PIDS: Funding bottlenecks slow Philippine climate response despite strong public support
Despite widespread public concern about climate change, financing and institutional constraints continue to hamper the Philippines’ efforts to strengthen climate resilience and adaptation measures, according to state-run policy think tank Philippine Institute for Development Studies (PIDS).
In the study titled “Climate Change Perceptions and Climate Finance Mechanisms in the Philippines: A 2025 Assessment,” PIDS found that Filipinos are among the most climate-conscious populations in Asia, but gaps in financing systems, local government capacity, and policy coordination are slowing the country’s climate response, it noted in a statement on Monday, June 8.
The study combined findings from the Asian Development Bank’s (ADB) 2024 Climate Change Perception Survey with key informant interviews, policy reviews, and assessments of climate finance systems.
Based on the ADB survey, nine in 10 Filipinos consider climate change a serious problem, while 86 percent believe it is already affecting their families or will do so within the next decade.
Flooding emerged as the top climate concern among 71.1 percent of respondents, followed by heat waves at 54.37 percent and unpredictable weather patterns at 45.62 percent.
The findings come as climate risks continue to intensify in the country.

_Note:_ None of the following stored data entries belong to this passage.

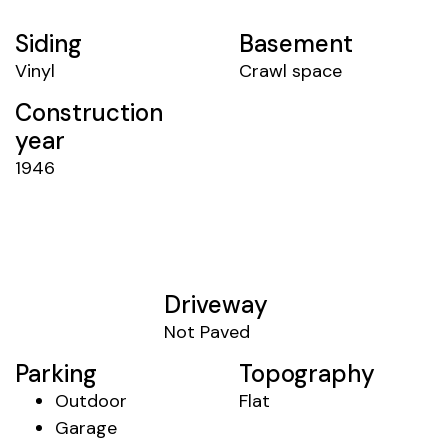
Siding
Basement
Vinyl
Crawl space
Construction
year
1946
Driveway
Not Paved
Parking
Topography
Outdoor
Flat
Garage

Data cited in the study showed that the Philippines has experienced hotter-than-normal temperatures since the 1980s, with annual mean temperature increasing by 0.75 degrees Celsius between 1951 and 2021.

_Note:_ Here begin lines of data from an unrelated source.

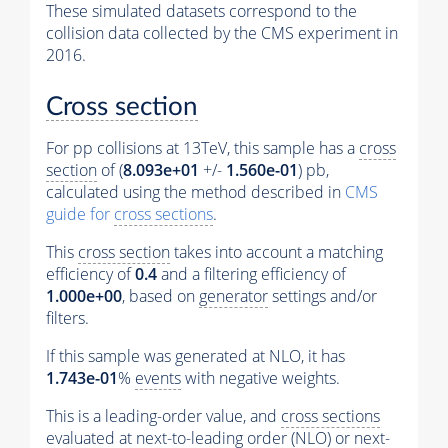
These simulated datasets correspond to the
collision data collected by the CMS experiment in
2016.
Cross section
For pp collisions at 13TeV, this sample has a
cross
section
of (
8.093e+01
+/-
1.560e-01
) pb,
calculated using the method described in
CMS
guide for
cross sections
.
This
cross section
takes into account a matching
efficiency of
0.4
and a filtering efficiency of
1.000e+00
, based on
generator
settings and/or
filters.
If this sample was generated at NLO, it has
1.743e-01
%
events
with negative weights.
This is a leading-order value, and
cross sections
evaluated at next-to-leading order (NLO) or next-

The study noted that rising temperatures and changing rainfall patterns underscore the urgency of strengthening climate resilience, adaptation measures, and financing mechanisms.
Climate change also poses significant risks to the economy.
According to the study, World Bank projections estimate that climate change could reduce Philippine gross domestic product (GDP) by between six percent and eight percent by 2040, with losses potentially reaching as high as 13.6 percent.
Meanwhile, the ADB projects economic losses equivalent to 5.3 percent of GDP by 2040 due to sea-level rise, flooding, and lower labor productivity.
The survey likewise showed strong public support for climate-related investments, with nearly six in 10 Filipinos backing spending on climate-resilient infrastructure, renewable energy (RE), and public transportation systems.
Support was weaker for measures such as carbon taxes and stricter emissions regulations, indicating a preference for visible investments that directly strengthen resilience.
Respondents also favored transparent and accountable financing mechanisms, with 45.55 percent supporting efforts to reduce corruption and tax evasion as a means of funding climate action, while 44.7 percent favored greater support from international climate funds.
Despite this public support, researchers found that many local government units (LGUs) continue to face difficulties accessing and utilizing climate finance.
Interviews conducted for the study showed that limited technical expertise, inadequate project preparation capacity, and complex funding requirements often prevent LGUs from tapping financing mechanisms such as the People’s Survival Fund (PSF) and international climate finance facilities.
The study noted that “even with the increased internal revenue allocation under the Mandanas-Garcia ruling, local funds remain insufficient,” highlighting the need for stronger national government support and capacity-building programs.
PIDS said local governments are expected to play a central role in climate adaptation and disaster resilience efforts but often struggle to convert climate plans into projects that can secure financing and be implemented.
The study also identified broader institutional challenges, including fragmented financing mechanisms, complex funding processes, and coordination issues among agencies involved in climate governance.
It further noted that the Bangko Sentral ng Pilipinas (BSP) faces legal and institutional constraints that limit its ability to directly undertake developmental financing activities used by some central banks in the region to support climate-related investments.
Another challenge cited was the limited availability of climate and environmental data, including insufficient infrastructure for monitoring greenhouse gas emissions and other climate indicators.
According to PIDS, these gaps make evidence-based policymaking more difficult and hinder efforts to assess the effectiveness of climate programs and investments.
“The Philippines is uniquely positioned among Asian economies because Filipinos show exceptionally high levels of climate awareness and concern,” the study noted. “However, institutional barriers continue to limit the country’s ability to mobilize and deploy climate finance effectively.”
PIDS said addressing climate change requires more than increasing financial resources, stressing the importance of strengthening institutions, improving policy coordination, enhancing local government capacity, and expanding access to climate finance.
“Achieving these ambitions will require enhanced multilateral partnerships, domestic regulatory reforms, and inclusive stakeholder engagement to transform commitments into tangible low-carbon outcomes,” PIDS added.